EXCERPT:
Next comes the formula to generate a random password. In cell C10, start with this preliminary version:

=MID(D8,RANDBETWEEN(1,LEN(D8)),1)

I’ll break that one down from the inside out. The LEN function returns the length of whatever value you pass it, in this case the length of the string of available characters. Calling RANDBETWEEN not surprisingly returns a random number between the two numbers you give it, in this case one and the length. And the MID function returns a chunk of the input string starting at the first number you pass it and going on for the number of characters you specify, in this case just one. So, this formula returns one random character from the available set of characters. Pressing F9 tells Excel to recalculate all functions; try it a few times and watch the random character change.

Of course, that’s just one character, not a whole password. The next step is a bit toilsome, but not actually difficult. Click in the function bar to edit that last entry, append a & character to the end, highlight all of it except the equal-sign, and press Ctrl+C to copy it to the clipboard. Let’s say we want a maximum password length of 40 characters. So, press Ctrl+V 39 times. Delete the final ampersand, press Enter, and you’re done.

Password Generator Fig. 3

Well, you’re almost done. As written, this password generator always creates 40-character passwords. We need to trim down its output to the specified length. Save your work at this point, because you’ll be editing that mile-long formula; you wouldn’t want to delete it by accident!

Select the formula that generates the password and click in the formula bar just after the equals sign. Pro tip: Pressing Ctrl+Alt+U at this point enlarges the formula bar. Type LEFT followed by an open parenthesis. Scroll to the very end of the formula and type a comma, C3, and a close parenthesis. Bravo! The formula now trims the password to the length you chose.

GIVEN INFORMATION:
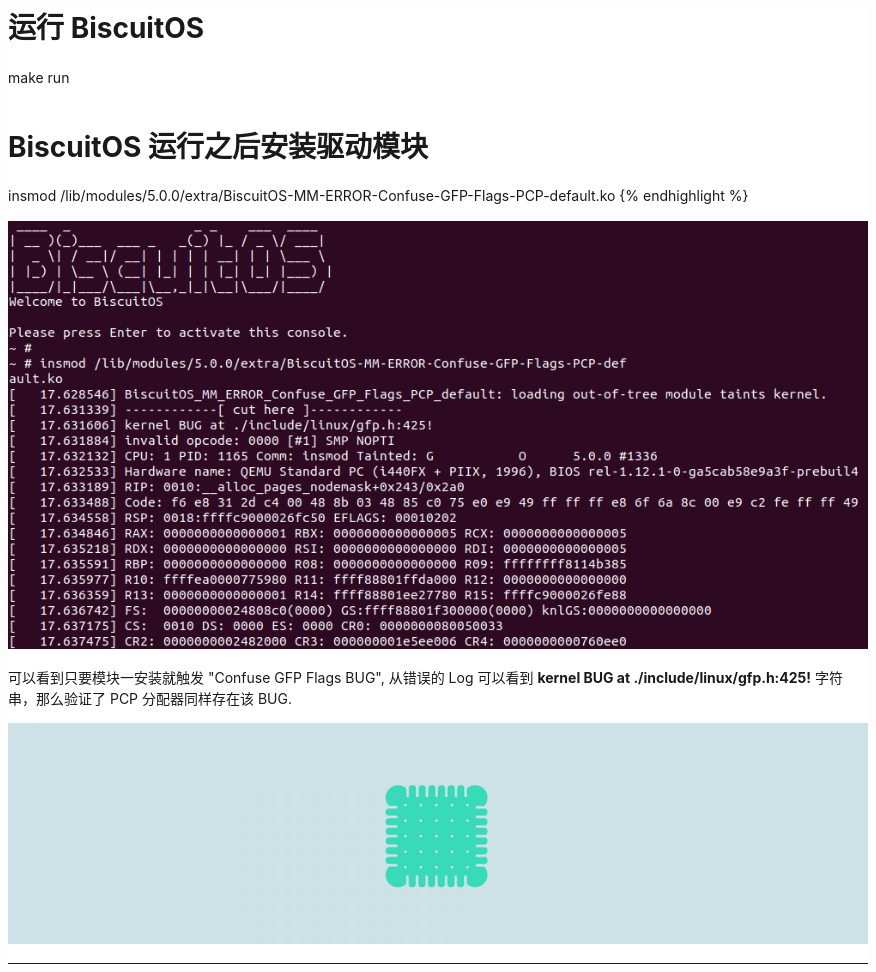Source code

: # 运行 BiscuitOS
make run

# BiscuitOS 运行之后安装驱动模块
insmod /lib/modules/5.0.0/extra/BiscuitOS-MM-ERROR-Confuse-GFP-Flags-PCP-default.ko
{% endhighlight %}

![](/assets/PDB/HK/TH001572.png)

可以看到只要模块一安装就触发 "Confuse GFP Flags BUG", 从错误的 Log 可以看到 **kernel BUG at ./include/linux/gfp.h:425!** 字符串，那么验证了 PCP 分配器同样存在该 BUG.

![](/assets/PDB/BiscuitOS/kernel/IND000100.png)

-------------------------------------

<span id="A00A02"></span>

TASKS TO PERFORM:
1: According to the Excel password generator excerpt, how many times should Ctrl+V be pressed to reach a maximum password length of 40 characters?
2: Copy word for word the part of the Excel password generator excerpt from "Of course, that’s" up to and including "it by accident!".

TASK-BY-TASK RESULTS:
1: 39 times.

2:
Of course, that’s just one character, not a whole password. The next step is a bit toilsome, but not actually difficult. Click in the function bar to edit that last entry, append a & character to the end, highlight all of it except the equal-sign, and press Ctrl+C to copy it to the clipboard. Let’s say we want a maximum password length of 40 characters. So, press Ctrl+V 39 times. Delete the final ampersand, press Enter, and you’re done.

Password Generator Fig. 3

Well, you’re almost done. As written, this password generator always creates 40-character passwords. We need to trim down its output to the specified length. Save your work at this point, because you’ll be editing that mile-long formula; you wouldn’t want to delete it by accident!